The Java concurrency API includes the class ReentrantReadWriteLock that implements this design pattern. If you want to implement this pattern from scratch, you have to be very careful with the priority between read-tasks and write-tasks. If too many read-tasks exist, write-tasks can be waiting too long.

Thread pool

This design pattern tries to remove the overhead introduced by creating a thread for the task you want to execute. It's formed by a set of threads and a queue of tasks you want to execute. The set of threads usually has a fixed size. When a thread approaches the execution of a task, it doesn't finish its execution; it looks for another task in the queue. If there is another task, it executes it. If not, the thread waits until a task is inserted in the queue, but it's not destroyed.
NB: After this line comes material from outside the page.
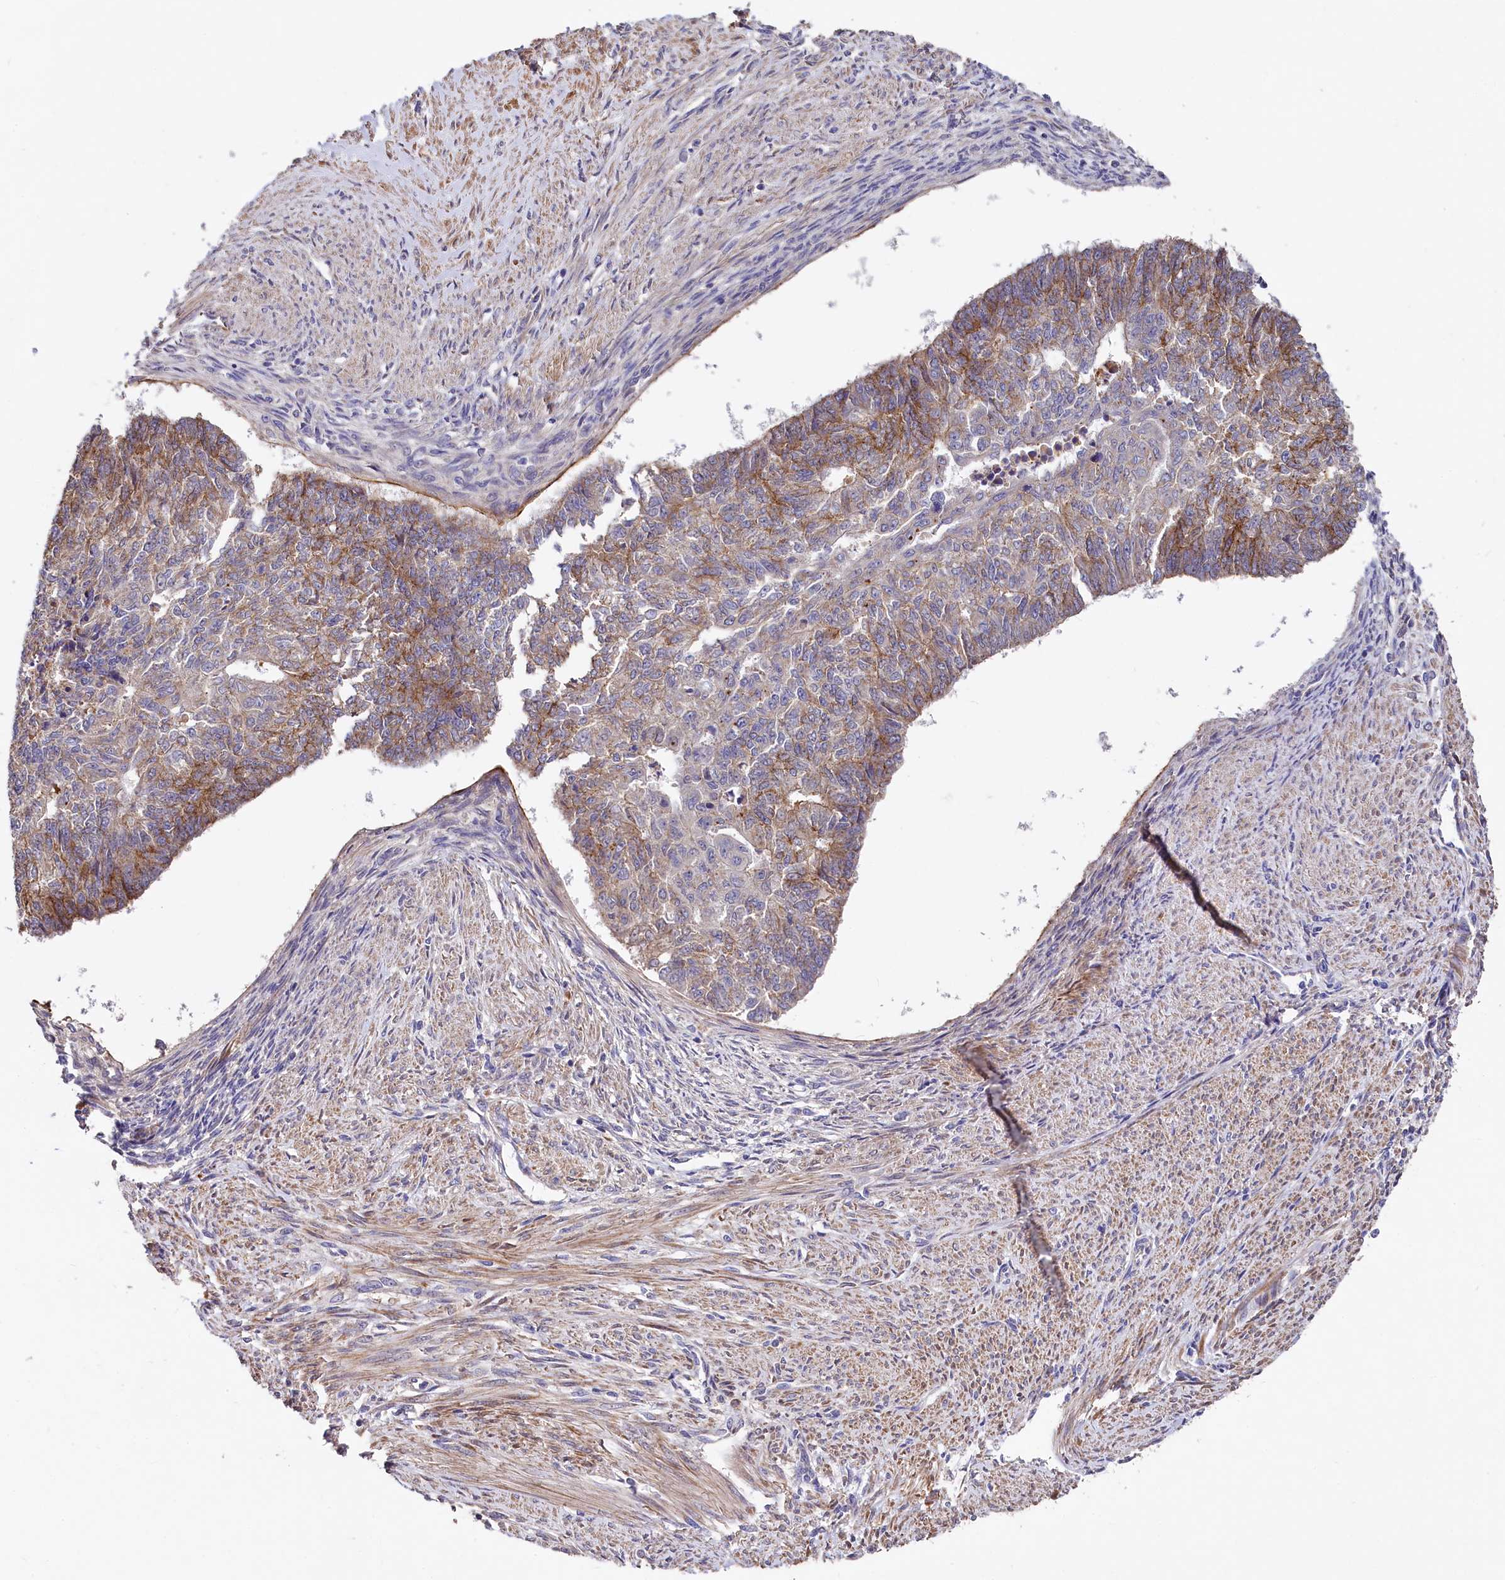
{"staining": {"intensity": "moderate", "quantity": "25%-75%", "location": "cytoplasmic/membranous"}, "tissue": "endometrial cancer", "cell_type": "Tumor cells", "image_type": "cancer", "snomed": [{"axis": "morphology", "description": "Adenocarcinoma, NOS"}, {"axis": "topography", "description": "Endometrium"}], "caption": "IHC staining of endometrial adenocarcinoma, which displays medium levels of moderate cytoplasmic/membranous staining in about 25%-75% of tumor cells indicating moderate cytoplasmic/membranous protein staining. The staining was performed using DAB (brown) for protein detection and nuclei were counterstained in hematoxylin (blue).", "gene": "SPRYD3", "patient": {"sex": "female", "age": 32}}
The Java concurrency API includes some classes that implement the ExecutorService interface, which internally uses a pool of threads.

Thread local storage

This design pattern defines how to use global or static variables locally to tasks. When you have a static attribute in a class, all the objects of a class access the same occurrences of the attribute. If you use thread local storage, each thread accesses a different instance of the variable.

The Java concurrency API includes the ThreadLocal class to implement this design pattern.